▶ **SET PROBLEM**: From the quilt thread below, extract the passage starting with "You did a great" and going on through "up Eleanor Burns.", copying it word for word.

# my first quilt!



## mtnmenagerie (Jun 16, 2007)

i took on a quilt project to give as a baby gift for a co-worker. the baby is due in about a month, so i thought "eh, why not?!"
so i get the material together. when go to work the next day, i find out that his last day is in 3 days!!  
i've never made a quilt... never seen it done for that matter... but you've never SEEN a quilting frenzy like this one! i had my fiance cutting while i sewed. finished it 15 minutes before i had to leave for work on the last day. :dance: 

finished product. here it is! (baby's gender unknown)











tied in hemp twine with a bundle of homegrown lavender









i laughed and said "watch it end up in their next yard sale for $1 :shrug: 

oh well, it was fun. :baby04:


----------



## BusyBees2 (Dec 10, 2004)

no, no no! No yard sale for that one!

I think you did an admirable job on short notice, no experience, and no knowledge! The squares are square, the quilt is 'square', and the quilting lines are straight! Better than many a first try!!

Job well done!


----------



## shining (Oct 30, 2004)

Great quilt and I LOVE the packaging! It's simply beautiful!


----------



## bopeep (Apr 2, 2007)

Nice quilt and I too like the packaging.

Great Job !!!

bopeep


----------



## mtnmenagerie (Jun 16, 2007)

awwww 
thanks ya'll  the kind words mean a lot. i might actually try it again!


----------



## busybee870 (Mar 2, 2006)

very nice, you deserve a pat on the back. Im sure they loved it ..who wouldnt


----------



## MoCrafter (May 19, 2004)

You did a great job on your quilt. I loved the way you wrapped and presented it. I'm sure they will cherish it.

Winona


----------



## Maura (Jun 6, 2004)

Fine job, and a good size for a newborn. It will probably end up being the kid's favorite blankie.

Next time you make a checkerboard, use strip piecing. For more info, look up Eleanor Burns.

▶ **RECORDED INFORMATION**:

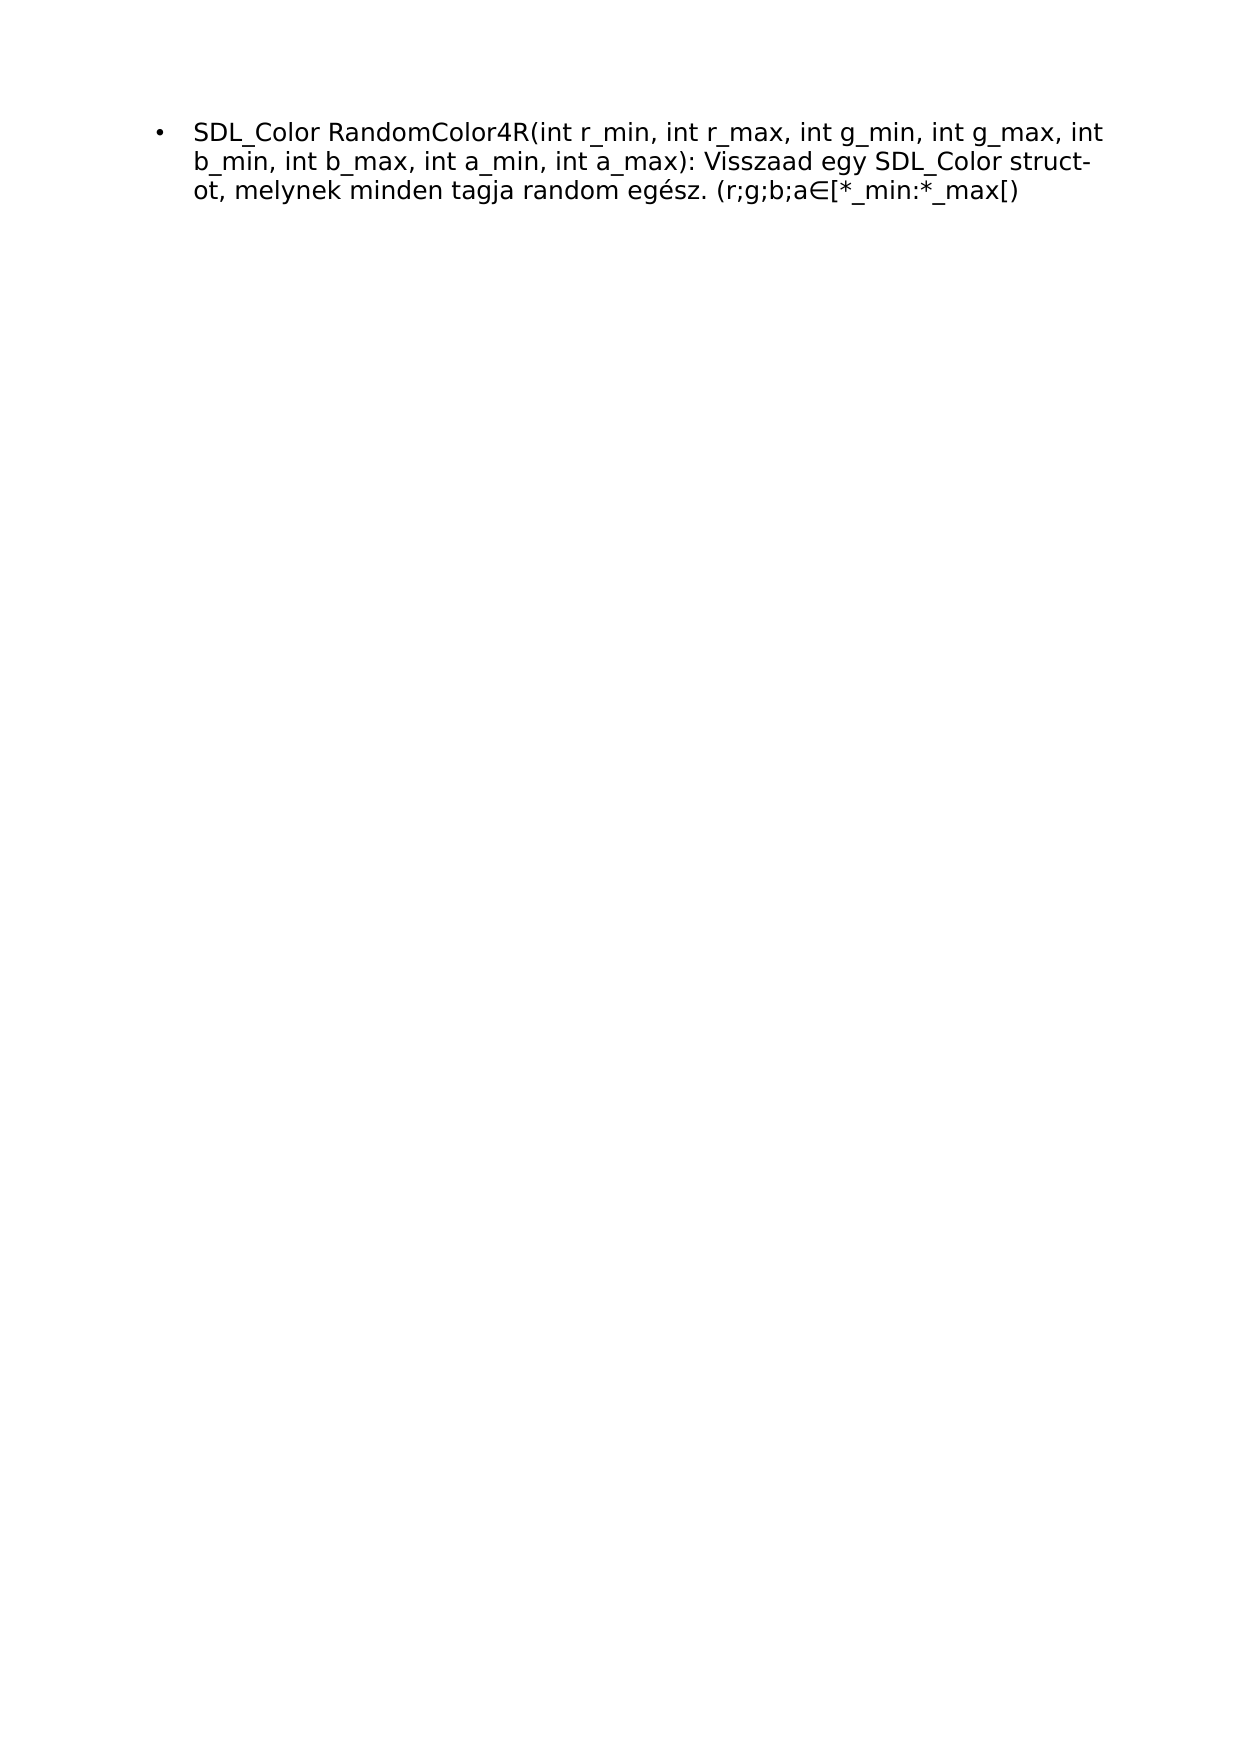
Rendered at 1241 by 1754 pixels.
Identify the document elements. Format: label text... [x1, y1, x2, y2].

list SDL_Color RandomColor4R(int r_min, int r_max, int g_min, int g_max, int b_min, int b_max, int a_min, int a_max): Visszaad egy SDL_Color struct-ot, melynek minden tagja random egész. (r;g;b;a∈[*_min:*_max[) [156, 118, 1122, 206]
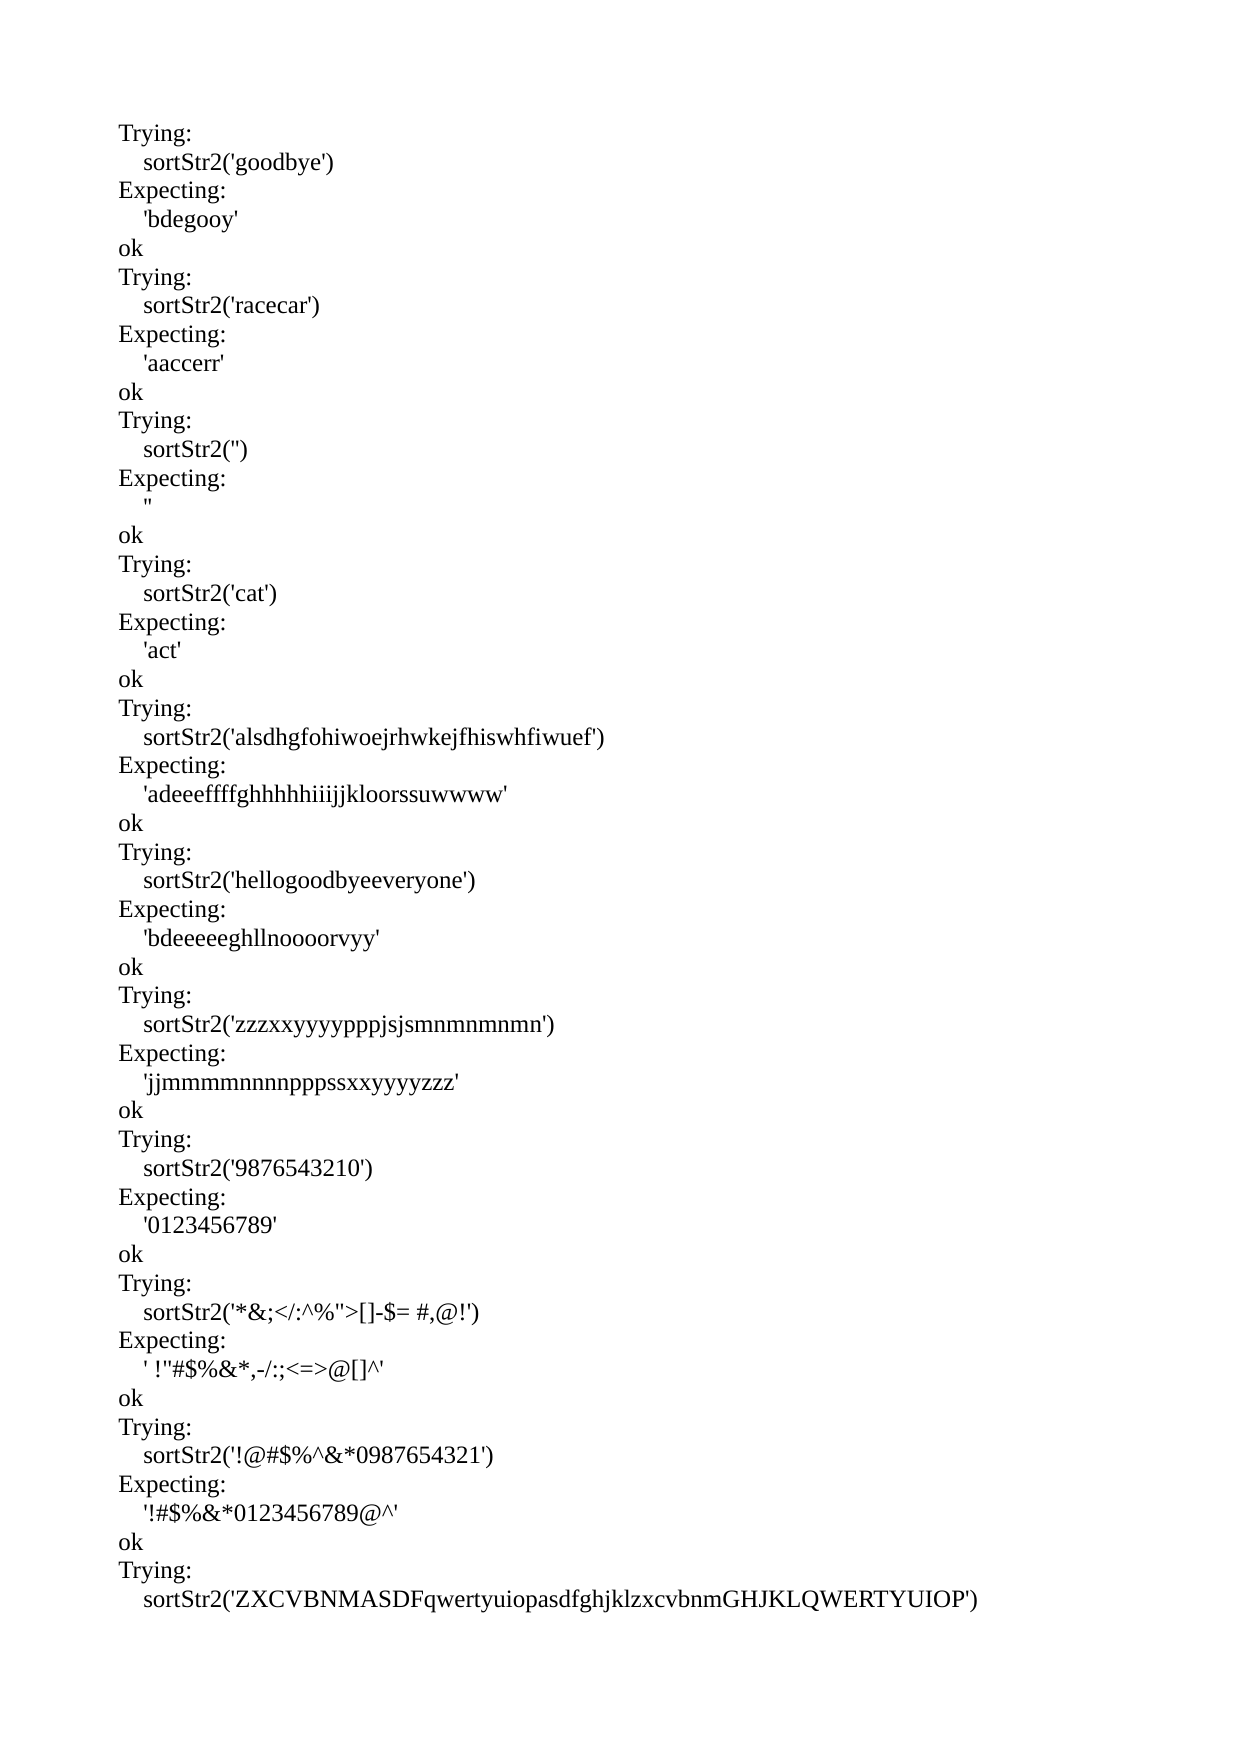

▶ **TASK OUTPUT**:
You did a great job on your quilt. I loved the way you wrapped and presented it. I'm sure they will cherish it.

Winona


----------



## Maura (Jun 6, 2004)

Fine job, and a good size for a newborn. It will probably end up being the kid's favorite blankie.

Next time you make a checkerboard, use strip piecing. For more info, look up Eleanor Burns.